Maros Sefcovic, a European leader on energy issues, told delegates gathered at Klaipeda University in Lithuania the regional energy policy wasn't working as intended.

"Our energy supply is not secure enough and our use of it is often highly inefficient," he said in his address. "In this part of Europe you are even more exposed to the risk of disruptions."

Former Soviet republics like Lithuania are vulnerable to a regional natural gas infrastructure network that's controlled in large part by Russian energy company Gazprom. Rows between Russia and Ukraine, through which most of the Soviet-era gas pipelines run, have threatened supplies to downstream consumers in Europe.

Sefcovic said last year the European community was examining new strategies for bringing liquefied natural gas to the European market.
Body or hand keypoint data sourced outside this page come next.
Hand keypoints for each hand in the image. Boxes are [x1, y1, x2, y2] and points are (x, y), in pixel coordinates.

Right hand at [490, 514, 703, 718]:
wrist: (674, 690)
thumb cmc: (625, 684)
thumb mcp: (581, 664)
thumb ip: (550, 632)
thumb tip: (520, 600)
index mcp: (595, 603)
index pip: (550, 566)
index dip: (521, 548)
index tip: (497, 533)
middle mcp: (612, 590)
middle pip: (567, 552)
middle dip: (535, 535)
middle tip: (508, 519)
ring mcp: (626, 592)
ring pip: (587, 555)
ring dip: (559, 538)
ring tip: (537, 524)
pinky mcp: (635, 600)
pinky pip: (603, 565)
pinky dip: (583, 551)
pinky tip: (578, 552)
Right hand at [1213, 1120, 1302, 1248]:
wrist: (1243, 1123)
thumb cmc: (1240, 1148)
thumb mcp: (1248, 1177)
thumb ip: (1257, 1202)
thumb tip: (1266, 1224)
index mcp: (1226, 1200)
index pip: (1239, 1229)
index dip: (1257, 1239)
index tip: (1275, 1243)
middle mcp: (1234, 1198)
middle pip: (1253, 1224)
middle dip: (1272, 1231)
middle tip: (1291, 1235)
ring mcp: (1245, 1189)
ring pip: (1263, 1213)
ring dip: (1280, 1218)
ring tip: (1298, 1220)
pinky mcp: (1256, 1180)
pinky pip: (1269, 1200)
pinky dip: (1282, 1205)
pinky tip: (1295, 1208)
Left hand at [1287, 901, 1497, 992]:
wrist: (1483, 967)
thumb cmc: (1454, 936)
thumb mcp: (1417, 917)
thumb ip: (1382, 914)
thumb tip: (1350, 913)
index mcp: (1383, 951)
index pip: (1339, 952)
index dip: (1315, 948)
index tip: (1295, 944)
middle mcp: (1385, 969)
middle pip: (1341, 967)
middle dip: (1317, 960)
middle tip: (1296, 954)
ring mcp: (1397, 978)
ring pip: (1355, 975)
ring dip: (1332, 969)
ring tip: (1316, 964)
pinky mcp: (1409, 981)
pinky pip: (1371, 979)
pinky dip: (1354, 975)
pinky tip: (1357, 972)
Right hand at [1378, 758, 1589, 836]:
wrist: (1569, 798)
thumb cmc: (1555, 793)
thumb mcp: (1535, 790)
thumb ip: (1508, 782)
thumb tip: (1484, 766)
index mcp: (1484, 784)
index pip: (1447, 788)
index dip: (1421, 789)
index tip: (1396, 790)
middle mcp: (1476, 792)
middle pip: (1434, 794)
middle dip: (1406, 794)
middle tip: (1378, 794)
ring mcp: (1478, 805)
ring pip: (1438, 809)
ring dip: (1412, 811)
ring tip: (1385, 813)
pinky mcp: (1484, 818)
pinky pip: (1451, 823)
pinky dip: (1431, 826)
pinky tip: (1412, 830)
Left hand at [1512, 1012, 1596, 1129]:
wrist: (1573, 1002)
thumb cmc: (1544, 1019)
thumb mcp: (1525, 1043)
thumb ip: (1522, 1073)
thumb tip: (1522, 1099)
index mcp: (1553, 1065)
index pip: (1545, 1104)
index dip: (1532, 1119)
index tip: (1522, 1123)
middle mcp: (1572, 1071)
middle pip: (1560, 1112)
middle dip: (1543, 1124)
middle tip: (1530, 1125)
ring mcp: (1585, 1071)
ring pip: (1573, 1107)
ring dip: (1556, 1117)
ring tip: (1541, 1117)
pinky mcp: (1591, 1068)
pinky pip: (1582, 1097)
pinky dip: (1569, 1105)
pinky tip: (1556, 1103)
For U.S. allies in Europe, the abundance of natural gas from U.S. shale basins could be used as a tool to break the Russian grip on the European economy.

From Lithuania, he said his mission was to ensure all member states have access to cost-competitive and geopolitically secure energy supplies. Liquefied natural gas is less vulnerable to geopolitical issues than pipeline transit because of freedom of maneuverability.

"LNG volume to Lithuania is expected to triple this year and for the first time in history, the amount of Norwegian gas will surpass that coming from Russia," he said. "This could be a game-changer for the regional gas market."